"he" as a gender neutral pronoun

Mar 14, 2008 17:10

"The average American needs the small routines of getting ready for work. As he shaves or blow-dries his hair or pulls on his panty hose, he is easing himself by small stages into the demands of the day."

"Who can afford to allow a virtual feminist to elbow his way like a noisy drunk into that inner mental circle where all your faculties (such as they are) are laboring to produce decent prose?"

"Is it your brother or your sister who can hold his breath for four minutes?"

They all sound a bit odd.

Examples from Language Log and gigamonkeys.

The middle example was "her way", but it was from an article by someone called Gelernter arguing against the use of "he or she", saying that "he" means exactly the same thing. As gigamonkeys points out, not all feminists are women, so by Gelernter's own argument, it should be "his way".

I notice another weird bit near the end of Gelernter's article. He talks about the loss of the phrase "great men", saying that alternatives such as "great person" sound silly. For someone who hates the change of plurality when using "they" as a singular gender neutral pronoun, he's not very good at keeping singular and plural straight himself.

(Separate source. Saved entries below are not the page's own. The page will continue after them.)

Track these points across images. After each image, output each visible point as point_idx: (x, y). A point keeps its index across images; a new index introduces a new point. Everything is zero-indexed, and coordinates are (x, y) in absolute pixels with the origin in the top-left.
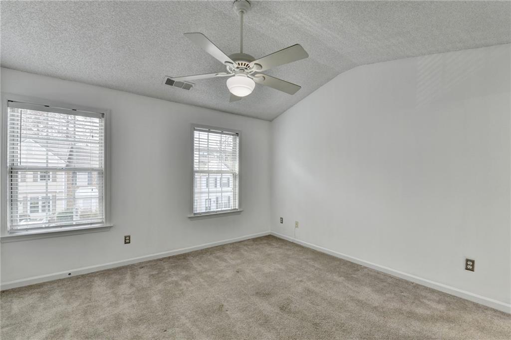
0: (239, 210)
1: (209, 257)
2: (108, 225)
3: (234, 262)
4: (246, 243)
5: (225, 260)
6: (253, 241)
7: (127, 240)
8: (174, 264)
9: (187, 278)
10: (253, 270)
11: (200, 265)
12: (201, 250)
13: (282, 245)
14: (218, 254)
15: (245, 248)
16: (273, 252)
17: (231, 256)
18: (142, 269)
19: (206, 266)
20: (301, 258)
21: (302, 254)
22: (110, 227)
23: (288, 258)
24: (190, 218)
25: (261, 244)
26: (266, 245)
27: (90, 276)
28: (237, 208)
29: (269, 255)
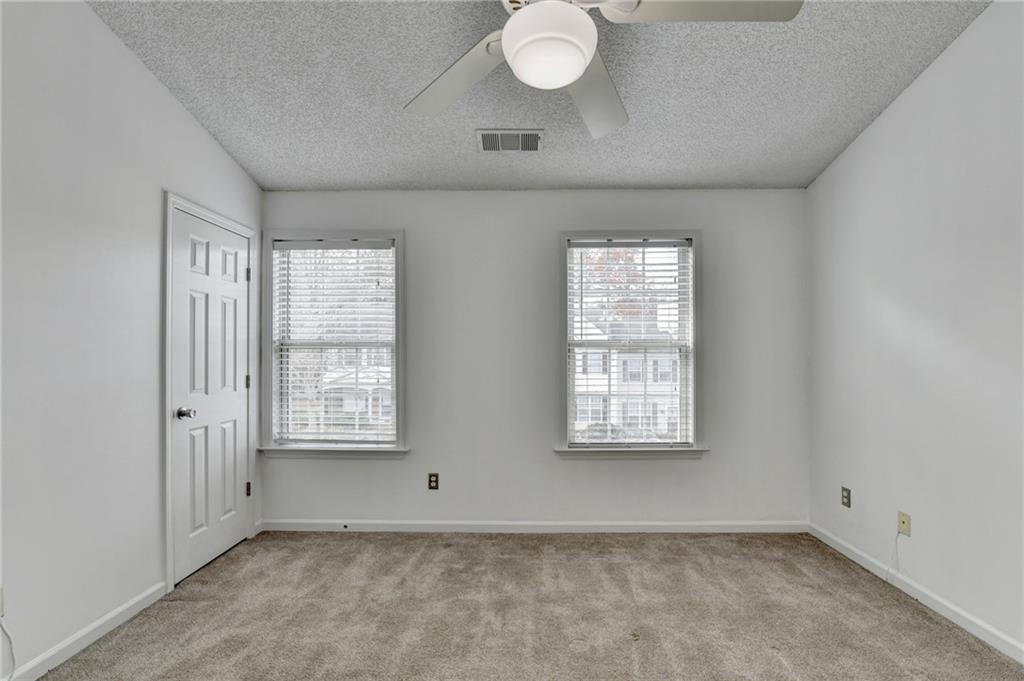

An alternative to "great men" would be "great people". His example sentence "Wittgenstein was a great man" is fine as it is - we know Wittgenstein was a man. Is Gelernter seriously suggesting "man" is gender neutral in that sentence? Would he have no problem with the sentence "Queen Elizabeth was a great man" or "Wittgenstein and Queen Elizabeth were great men"? Surely "Queen Elizabeth was a great woman" or "Wittgenstein and Queen Elizabeth were great [people]" is better.